Eric Fry to Justice Litle:


Thanks for the heads up on the number. I realized my error
this morning. But late last night when I was bleary-eyed, I
simply glanced at the right scale (open interest) instead
of the left scale (net position).

As for dumb money characterizations, obviously they are
simplistic. But simplistically speaking, the "commercials"
have tended to fade extremes in markets better than any
other COT category trader, wouldn’t you agree?

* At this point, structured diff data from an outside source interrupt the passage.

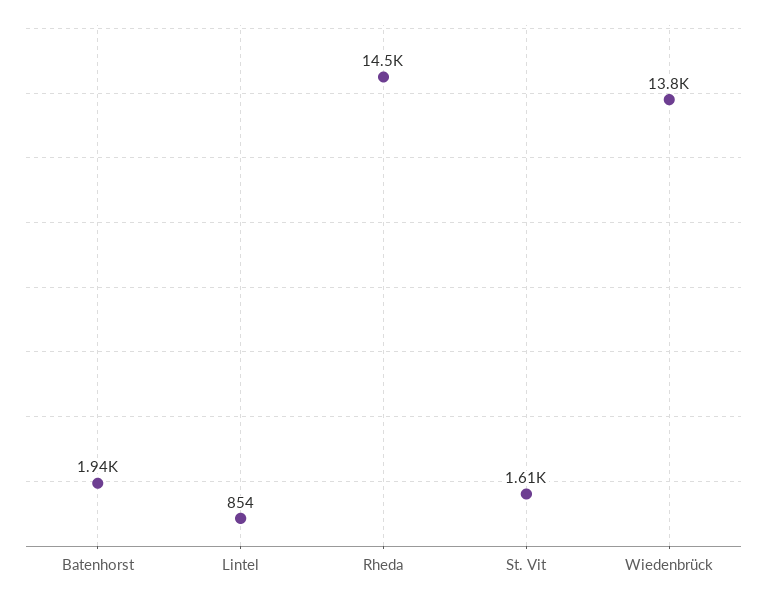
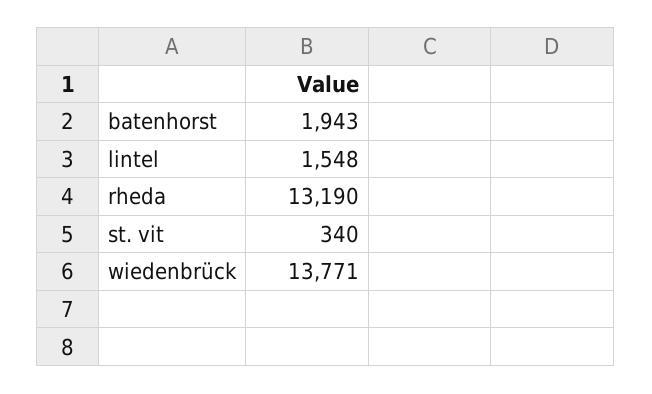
  {
    "Batenhorst": 1943,
-   "Lintel": 854,
+   "Lintel": 1548,
-   "Rheda": 14500,
+   "Rheda": 13190,
-   "St. Vit": 1610,
+   "St. Vit": 340,
    "Wiedenbrück": 13771
  }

In other words, they are the ones who most often sell into
tops and buy into lows. (And yes, I know the data, just
like the NYSE short-interest data, are flawed because they
cannot distinguish hedges from naked positions. But almost
all data upon which investors rely are imperfect in some

Net-net, as ONE indicator among many, the COT data are
helpful…at extremes.

Thus, I agree completely with you that this works best as
an oscillating sort of indicator. And I used it very
effectively as such during the years that I managed money
professionally. Obviously, there is no one indicator that
always works in all environments. But when multiple
indicators flash the same general message, it’s usually
best to heed them.



P.S. Paul Tudor Jones might well be short unleaded against
a long position in natural gas or who knows what. The rest
of the "large specs" might have naked positions. Who knows?
At the end of the day, not all the "large specs" are Paul
Tudor Jones. I don’t try to over-analyze the data. In
general, at extremes, I’d rather be with the commercials
than with either the large specs or the small specs."

Justice Litle to Eric Fry:

"Hi Eric,

Yep, I definitely agree with you in principle…no doubt
the commercials are generally the most well-positioned at
tops and bottoms, and a good portion of the large specs are
mechanical trend followers who routinely give back a chunk
of their gains when a trend reverses.